Habitat—Found in the shale of an old mine of Muddy Creek. The specimen is large, S. 1, Museum of Comp. Zool., Cambridge.
SIGILLARIA CORRUGATA, Lesqx.

Geol. Rept. of Ill., IV, p. 445, Pl. XXIV, f. 4; XXV, f. 5, decorticated.

Cortex deeply rugose lengthwise; leaf-scars large and distant, oval in outline, tumescent in the middle, with a round small mantilla and two oval lateral impressions under it.

This species has the facies of a Lepidodendron. The oval scars one centimeter long, seven millimeters broad, surrounded by a flat border one to two millimeters broad, are gibbous in the middle and there marked by a round vascular scar, placed between and above two lateral oval ones, which resemble the appendages of a Lepidodendron.

These scars are extremely variable, and when deformed by abrasion of one or two of the upper cortical layers, they generally preserve, as outlines of their essential characters, a large round vascular scar in the middle of an oblong impression, acuminate at both ends.

Habitat—Marseilles, Lasalle county, Ill. Specimens in a poor state of preservation.
SIGILLARIA LEIODERMA, Brgt.

Hist. d. veg. foss., p. 422, Pl. CLVII, f. 3.
Schp., Paleont., veget., II, p. 98.

Cortex smooth, disks oval, not angular, marked in the center by a small horse-shoe-shaped or oval vascular scar.

I refer to this species two specimens with ovate leaf-scars or disks ten to fifteen centimeters long, four to seven millimeters broad in the middle, rounded at the lower border, obtuse and narrower at the top. One of them bears a single central oval scar or mamilla; the other is marked with a horse-shoe-shaped line under the vascular point. The disks are a little less obtuse at the top than in Brongniart's figure. The cortex in one of the specimens is very thinly lineate lengthwise; in the other it is slightly granulose.

The species of Brongniart is probably made from a specimen in a better state of preservation than those which I had for examination and which have the surface more or less obliterated. This may account for the difference in the characters.

The leaf-scars of this species, are much like those of the former. It, therefore, merely differs by the nearly smooth surface of the trunks. The reverse of one of the specimens, evidently decorticated, has large disks joined vertically by a tumescent prolongation of the base.

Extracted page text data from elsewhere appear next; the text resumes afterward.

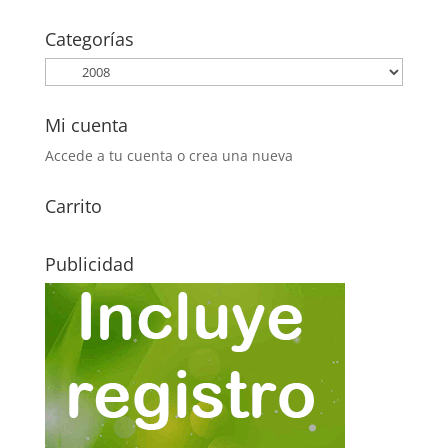
original
actual
era:
es:
Categorías
1,65€.
0,75€.
Mi cuenta
Accede a tu cuenta o crea una nueva
Carrito
Publicidad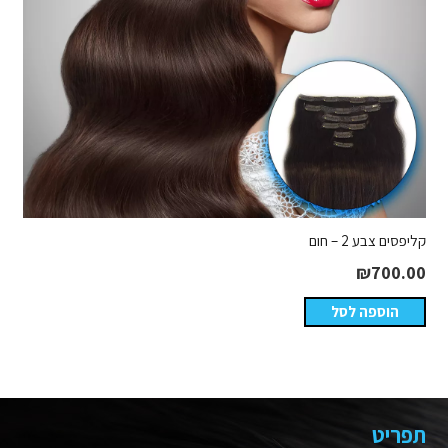
קליפסים צבע 2 – חום
₪
700.00
הוספה לסל
תפריט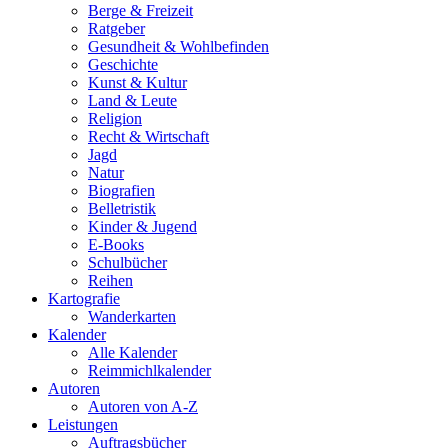
Berge & Freizeit
Ratgeber
Gesundheit & Wohlbefinden
Geschichte
Kunst & Kultur
Land & Leute
Religion
Recht & Wirtschaft
Jagd
Natur
Biografien
Belletristik
Kinder & Jugend
E-Books
Schulbücher
Reihen
Kartografie
Wanderkarten
Kalender
Alle Kalender
Reimmichlkalender
Autoren
Autoren von A-Z
Leistungen
Auftragsbücher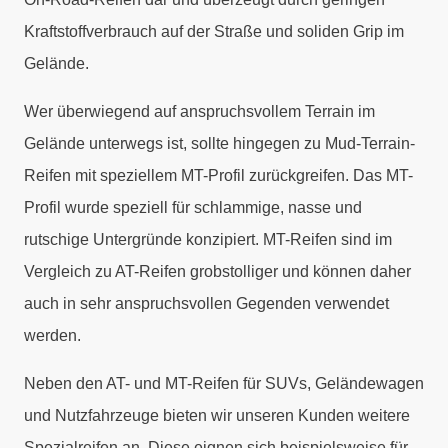
Kraftstoffverbrauch auf der Straße und soliden Grip im
Gelände.
Wer überwiegend auf anspruchsvollem Terrain im
Gelände unterwegs ist, sollte hingegen zu Mud-Terrain-
Reifen mit speziellem MT-Profil zurückgreifen. Das MT-
Profil wurde speziell für schlammige, nasse und
rutschige Untergründe konzipiert. MT-Reifen sind im
Vergleich zu AT-Reifen grobstolliger und können daher
auch in sehr anspruchsvollen Gegenden verwendet
werden.
Neben den AT- und MT-Reifen für SUVs, Geländewagen
und Nutzfahrzeuge bieten wir unseren Kunden weitere
Spezialreifen an. Diese eignen sich beispielsweise für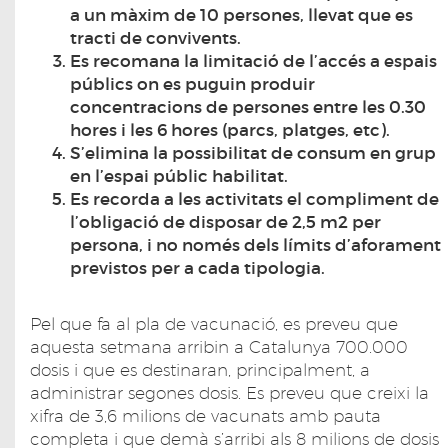
a un màxim de 10 persones, llevat que es
tracti de convivents.
Es recomana la limitació de l’accés a espais
públics on es puguin produir
concentracions de persones entre les 0.30
hores i les 6 hores (parcs, platges, etc).
S’elimina la possibilitat de consum en grup
en l’espai públic habilitat.
Es recorda a les activitats el compliment de
l’obligació de disposar de 2,5 m2 per
persona, i no només dels límits d’aforament
previstos per a cada tipologia.
Pel que fa al pla de vacunació, es preveu que
aquesta setmana arribin a Catalunya 700.000
dosis i que es destinaran, principalment, a
administrar segones dosis. Es preveu que creixi la
xifra de 3,6 milions de vacunats amb pauta
completa i que demà s’arribi als 8 milions de dosis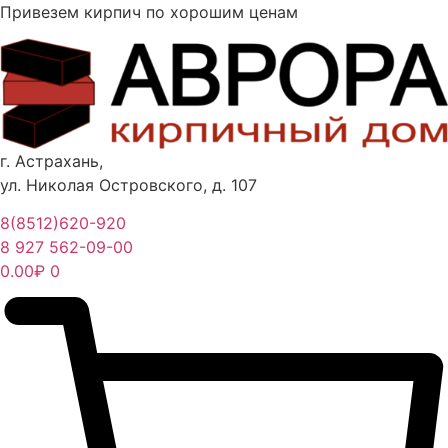
Перейти
Привезем кирпич по хорошим ценам
к
содержимому
г. Астрахань,
ул. Николая Островского, д. 107
8(8512)620-920
8 927 562-09-00
0.00
₽
0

Habitat—One of the specimens with smaller disks is (Si. 24) in the collection of the Museum of Comp. Zool. of Cambridge, from Massillon, Ohio. The other is in the cabinet of Lafayette College, Easton, Pa., from Port Carbon, Pa.
SIGILLARIA LEPIDODENDRIFOLIA, Brgt.

Hist. d. veg. foss., p. 426, Pl. CLXI.
Gold., Fl. Sarraep., II, p. 21, Pl. VI, f. 10, 11.
Lesqx., Geol. of Penn'a, 1858, p. 871.
Schp., Paleont. veget., II, p. 100.

Cortex irregularly striate, grooved lengthwise, but without ribs, transversely wrinkled under the areoles ; leaf-scars rhomboidal-ovate, angular on the sides; upper and lower borders rounded; vascular scars three.

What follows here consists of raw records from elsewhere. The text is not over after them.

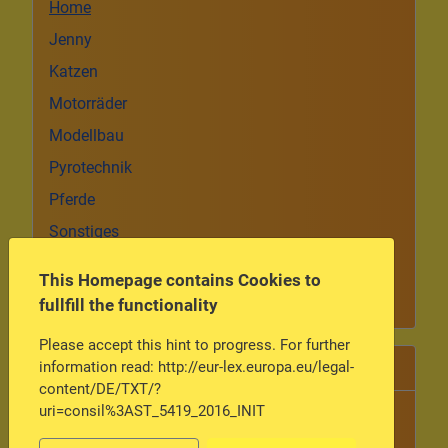
Home
Jenny
Katzen
Motorräder
Modellbau
Pyrotechnik
Pferde
Sonstiges
Autorenlogin
This Homepage contains Cookies to
Kontaktformular
fullfill the functionality
Please accept this hint to progress. For further
Meist gelesen
information read: http://eur-lex.europa.eu/legal-
content/DE/TXT/?
uri=consil%3AST_5419_2016_INIT
Optotronix Pro Control reparieren Teil 1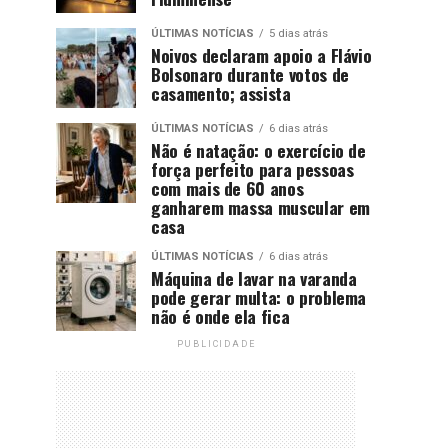
ÚLTIMAS NOTÍCIAS
5 dias atrás
Noivos declaram apoio a Flávio
Bolsonaro durante votos de
casamento; assista
ÚLTIMAS NOTÍCIAS
6 dias atrás
Não é natação: o exercício de
força perfeito para pessoas
com mais de 60 anos
ganharem massa muscular em
casa
ÚLTIMAS NOTÍCIAS
6 dias atrás
Máquina de lavar na varanda
pode gerar multa: o problema
não é onde ela fica
PUBLICIDADE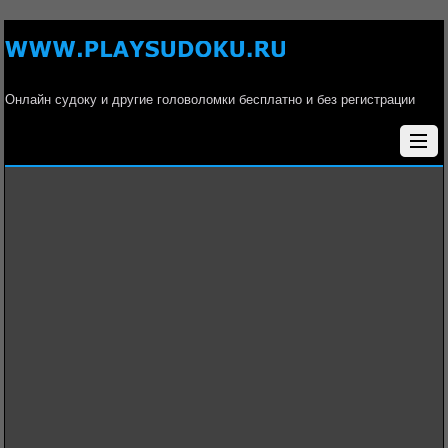
Онлайн судоку и другие головоломки бесплатно и без регистрации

One of the specimens of this species, seen at Summit Lehigh in a private collection, represents it with the characters described by the author. The other has the leaf-scars irregularly disposed, as in Brongniart's figures, also of the same shape, but a little smaller. The scars deformed by compression are more generally oval, but those in a good state of preservation have the same form as in the European specimens, or like f. 3, Brgt., l.c., with smaller leaf-scars. These, though varying from seven to twelve millimeters long, have the same transversal diameter, seven millimeters.

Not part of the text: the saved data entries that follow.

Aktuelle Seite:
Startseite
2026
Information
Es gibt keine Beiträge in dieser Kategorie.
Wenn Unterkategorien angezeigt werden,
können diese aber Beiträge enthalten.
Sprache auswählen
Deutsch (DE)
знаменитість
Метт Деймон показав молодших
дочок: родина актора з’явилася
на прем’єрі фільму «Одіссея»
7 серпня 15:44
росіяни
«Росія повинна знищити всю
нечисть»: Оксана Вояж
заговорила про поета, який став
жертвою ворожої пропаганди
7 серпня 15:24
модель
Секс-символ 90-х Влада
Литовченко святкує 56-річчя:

Habitat—Specimen Si. 105; of the Museum of Comp. Zool. of Cambridge, is the one with smaller leaf scars, which I refer to this species. It is from the roof shale of Morris, Ill. The other specimen, from Summit Lehigh, was not obtainable. The species, very rare in the American coal measures, appears common in Europe, as besides the references quoted above, it is described also, without figures, by Heer and Grand'Eury.